Report how many lines in the items below contain the string "pentru", with case counting, and give only that number.

-- Opening Marker --

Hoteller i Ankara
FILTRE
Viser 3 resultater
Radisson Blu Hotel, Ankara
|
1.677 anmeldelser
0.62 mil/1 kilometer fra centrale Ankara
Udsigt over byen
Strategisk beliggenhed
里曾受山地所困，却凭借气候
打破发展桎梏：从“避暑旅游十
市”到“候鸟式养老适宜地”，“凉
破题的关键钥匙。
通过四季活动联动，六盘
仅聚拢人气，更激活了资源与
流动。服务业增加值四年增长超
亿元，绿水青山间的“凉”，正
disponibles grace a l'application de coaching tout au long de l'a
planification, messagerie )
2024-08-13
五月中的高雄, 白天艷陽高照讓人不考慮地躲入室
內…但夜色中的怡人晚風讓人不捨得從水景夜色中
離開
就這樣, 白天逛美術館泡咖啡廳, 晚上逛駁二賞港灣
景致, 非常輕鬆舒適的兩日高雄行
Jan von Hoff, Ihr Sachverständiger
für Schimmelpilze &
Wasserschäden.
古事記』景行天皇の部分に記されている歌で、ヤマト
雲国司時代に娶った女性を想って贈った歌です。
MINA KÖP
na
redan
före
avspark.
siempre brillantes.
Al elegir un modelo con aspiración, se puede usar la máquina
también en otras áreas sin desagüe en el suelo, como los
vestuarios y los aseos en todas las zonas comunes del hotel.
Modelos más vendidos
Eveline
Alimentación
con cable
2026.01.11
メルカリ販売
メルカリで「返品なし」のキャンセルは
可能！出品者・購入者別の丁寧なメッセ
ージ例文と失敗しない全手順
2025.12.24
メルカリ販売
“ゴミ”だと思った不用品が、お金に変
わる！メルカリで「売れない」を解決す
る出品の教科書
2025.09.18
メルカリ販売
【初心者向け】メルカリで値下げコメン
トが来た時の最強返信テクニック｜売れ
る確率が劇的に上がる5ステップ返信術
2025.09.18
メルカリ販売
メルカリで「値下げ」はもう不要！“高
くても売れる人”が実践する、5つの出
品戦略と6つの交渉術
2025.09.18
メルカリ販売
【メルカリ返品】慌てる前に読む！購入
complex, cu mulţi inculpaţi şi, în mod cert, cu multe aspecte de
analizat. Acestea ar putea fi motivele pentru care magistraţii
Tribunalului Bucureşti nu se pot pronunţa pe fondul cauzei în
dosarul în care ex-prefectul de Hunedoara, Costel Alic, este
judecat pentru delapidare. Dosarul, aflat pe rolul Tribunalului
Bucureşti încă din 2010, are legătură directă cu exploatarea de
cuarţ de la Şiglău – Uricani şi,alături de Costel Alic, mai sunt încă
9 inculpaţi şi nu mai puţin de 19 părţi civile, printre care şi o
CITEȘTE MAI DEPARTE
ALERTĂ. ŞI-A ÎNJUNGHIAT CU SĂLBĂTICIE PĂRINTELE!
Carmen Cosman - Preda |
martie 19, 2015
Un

-- Closing Marker --

### ANSWER TO THE PROBLEM
2